News & Politics

Hundreds of Thousands of Flags on the National Mall Will Commemorate American Lives Lost to Covid

The exhibition will run from Friday through October 3.

Photograph by Philip Metlin courtesy In America: Remember.

More than 660,000 white flags are in the process of being planted across 20 acres of the National Mall over the course of two weeks to represent the number of US lives lost to Covid. The current toll is currently just over 664,000—or, as of Wednesday morning, one in every 500 people. The project, by artist Suzanne Brennan Firstenberg, is called In America: Remember. 

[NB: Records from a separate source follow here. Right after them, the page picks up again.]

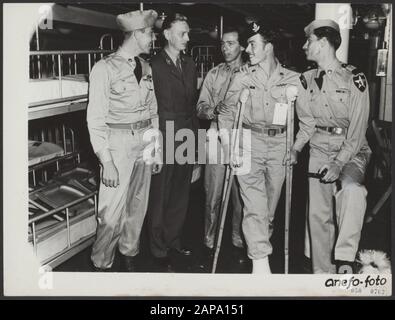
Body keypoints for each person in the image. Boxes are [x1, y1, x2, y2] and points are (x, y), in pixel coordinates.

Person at [218, 21, 313, 274]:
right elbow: (226, 114)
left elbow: (308, 121)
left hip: (280, 146)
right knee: (254, 207)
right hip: (248, 143)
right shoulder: (242, 77)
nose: (247, 49)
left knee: (267, 212)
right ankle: (261, 266)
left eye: (252, 44)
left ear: (268, 47)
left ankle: (260, 249)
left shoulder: (293, 79)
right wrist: (229, 147)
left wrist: (296, 147)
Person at [291, 19, 371, 274]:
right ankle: (322, 276)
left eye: (309, 41)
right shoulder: (305, 80)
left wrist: (338, 163)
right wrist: (294, 149)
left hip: (351, 149)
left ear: (323, 43)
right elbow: (307, 123)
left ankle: (345, 258)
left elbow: (358, 131)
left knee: (351, 190)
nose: (304, 46)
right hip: (318, 148)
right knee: (318, 216)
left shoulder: (354, 78)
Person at [87, 10, 162, 272]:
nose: (153, 37)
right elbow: (95, 120)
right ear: (138, 33)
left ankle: (129, 252)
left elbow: (153, 111)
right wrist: (106, 161)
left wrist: (155, 148)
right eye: (150, 33)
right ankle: (102, 262)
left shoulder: (146, 67)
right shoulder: (103, 68)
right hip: (117, 144)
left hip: (144, 142)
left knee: (137, 206)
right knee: (110, 212)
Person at [147, 13, 198, 272]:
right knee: (160, 192)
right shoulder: (152, 65)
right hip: (164, 131)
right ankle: (157, 247)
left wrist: (195, 144)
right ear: (167, 35)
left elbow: (193, 107)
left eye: (188, 33)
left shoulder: (190, 64)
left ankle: (173, 239)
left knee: (181, 191)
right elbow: (148, 109)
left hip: (186, 130)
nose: (187, 38)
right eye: (182, 33)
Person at [196, 26, 246, 270]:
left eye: (231, 43)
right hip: (216, 137)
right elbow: (200, 106)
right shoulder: (214, 74)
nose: (225, 48)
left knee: (240, 196)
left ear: (242, 46)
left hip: (241, 139)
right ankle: (209, 242)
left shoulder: (251, 73)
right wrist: (212, 111)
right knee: (212, 194)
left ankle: (238, 242)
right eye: (223, 43)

An opening ceremony is planned for Friday, September 17, at 11 AM at the corner of 15th Street and Constitution Avenue, Northwest, where invited guests such as Interior Secretary Deb Haaland and DC Mayor Muriel Bowser will speak. The exhibition opens to the public Friday and will run through Sunday, October 3, and will allow visitors to stroll among the field of flags. Hours for the exhibition are 10 AM to sunset weekdays, and 9 AM to sunset on weekends.

Photograph by Laura Kelly courtesy In America: Remember.

You can participate virtually as well by dedicating a flag to someone on the In America website. Volunteers will then write dedications onto flags. 

This is the second iteration of the project, the first of which took place last fall at RFK Stadium, where there was insufficient room for the approximate 267,000 flags that represented the death toll at the time.